• Exercise requirements: Copy the lines below exactly, starting with the line that contains "Q: What is the count of yellow elephants?" and continuing through the last line, both ends included. Leave out the pictures in your answer.

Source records
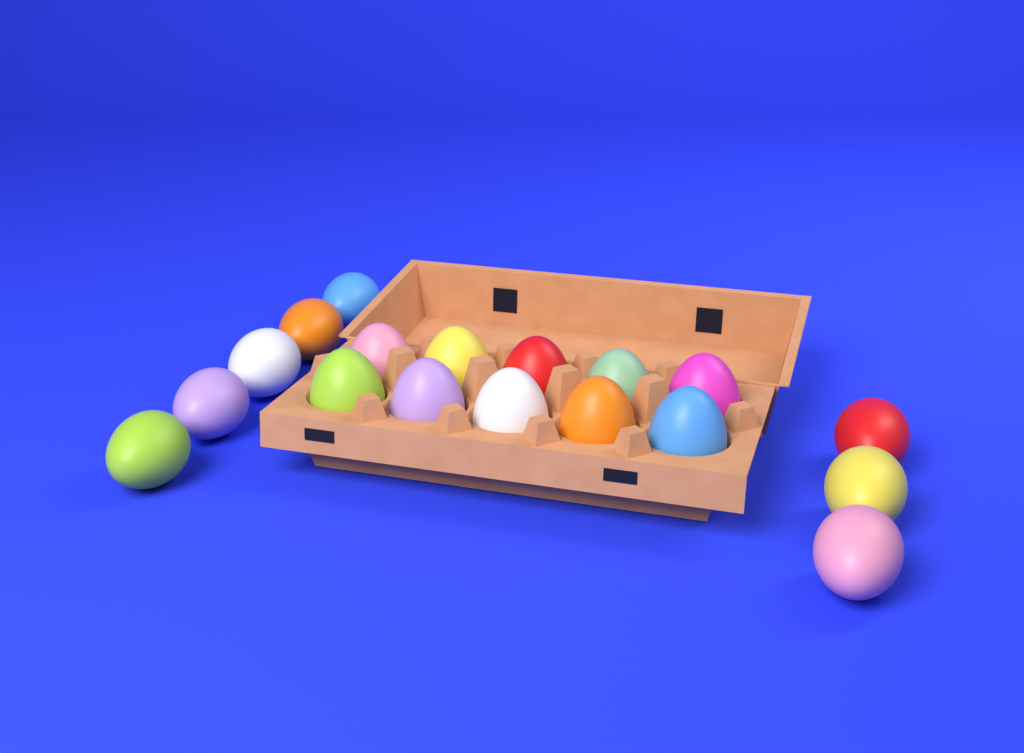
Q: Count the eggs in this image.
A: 18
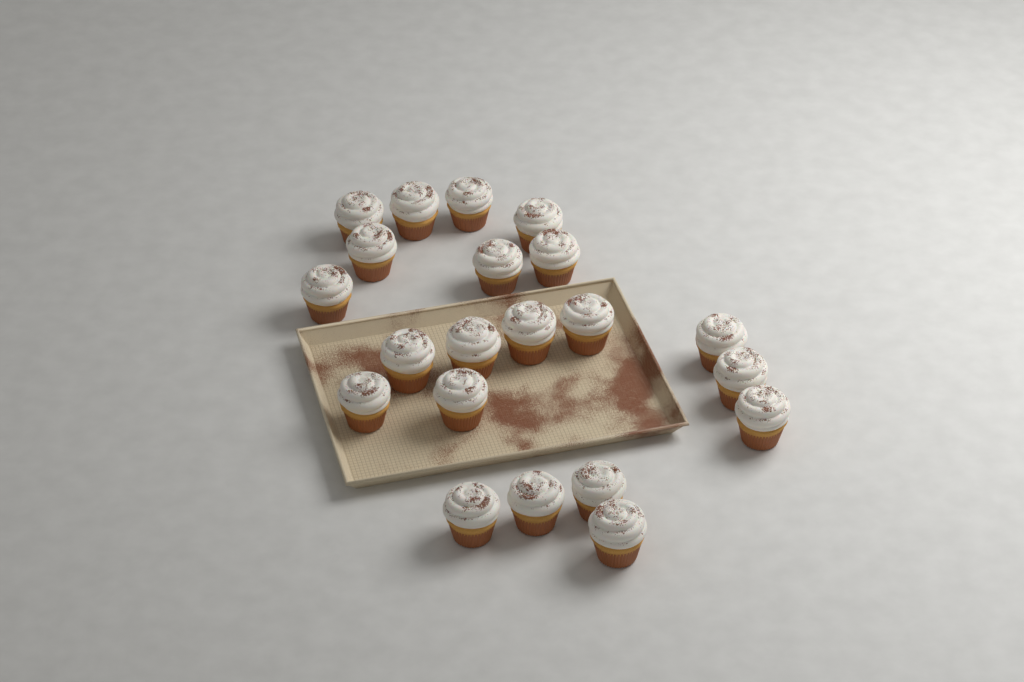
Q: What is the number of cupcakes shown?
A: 21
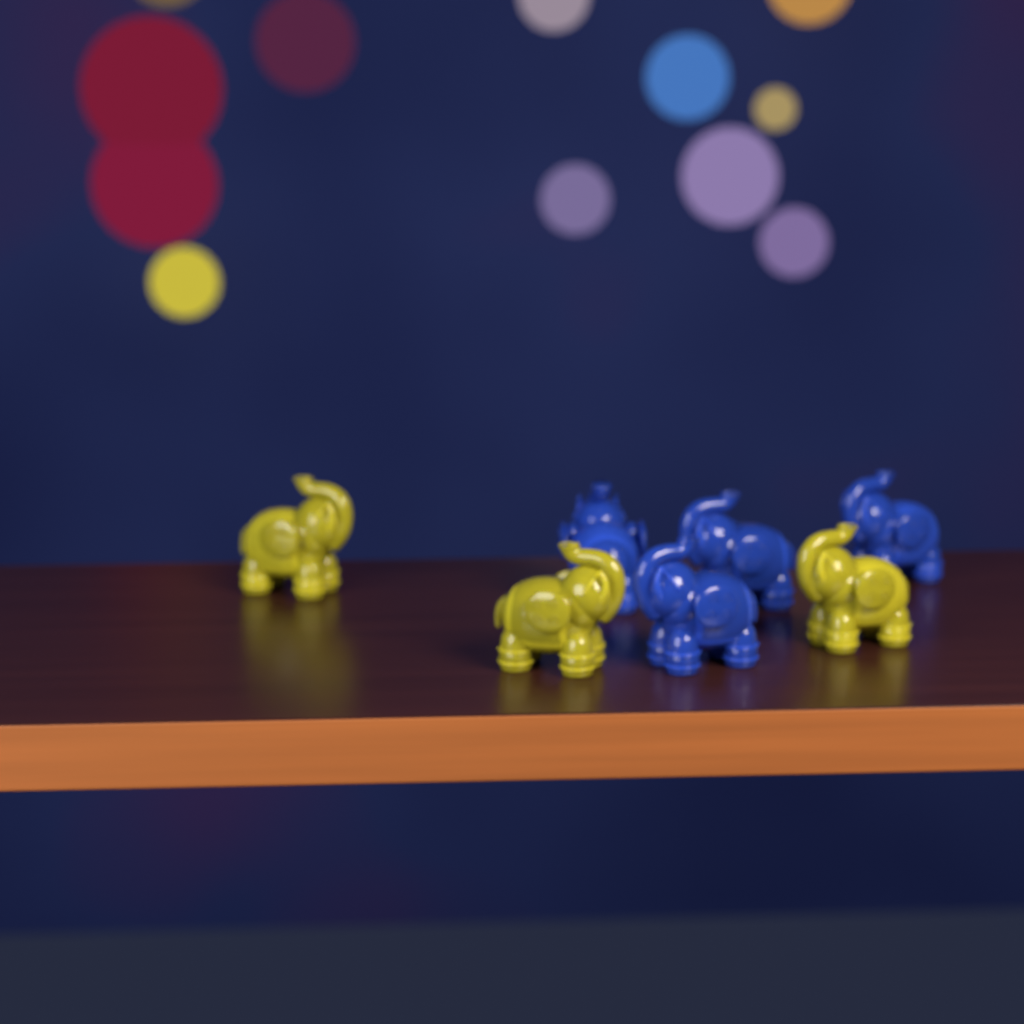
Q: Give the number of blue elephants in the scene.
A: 4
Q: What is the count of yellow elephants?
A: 3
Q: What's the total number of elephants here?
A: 7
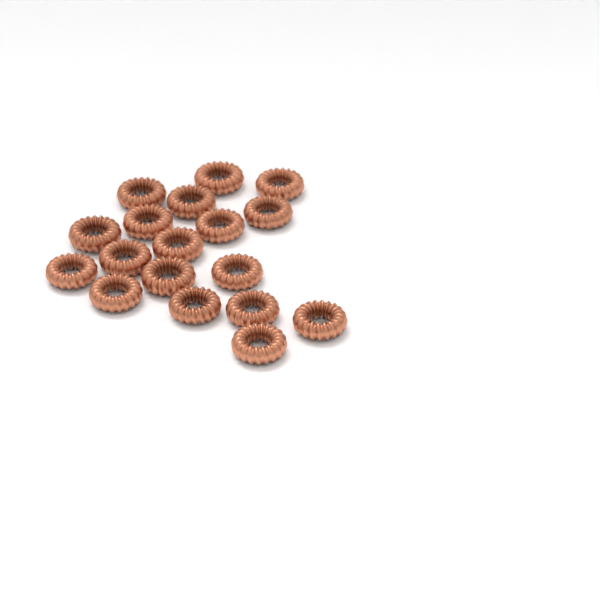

• Result:
Q: What is the count of yellow elephants?
A: 3
Q: What's the total number of elephants here?
A: 7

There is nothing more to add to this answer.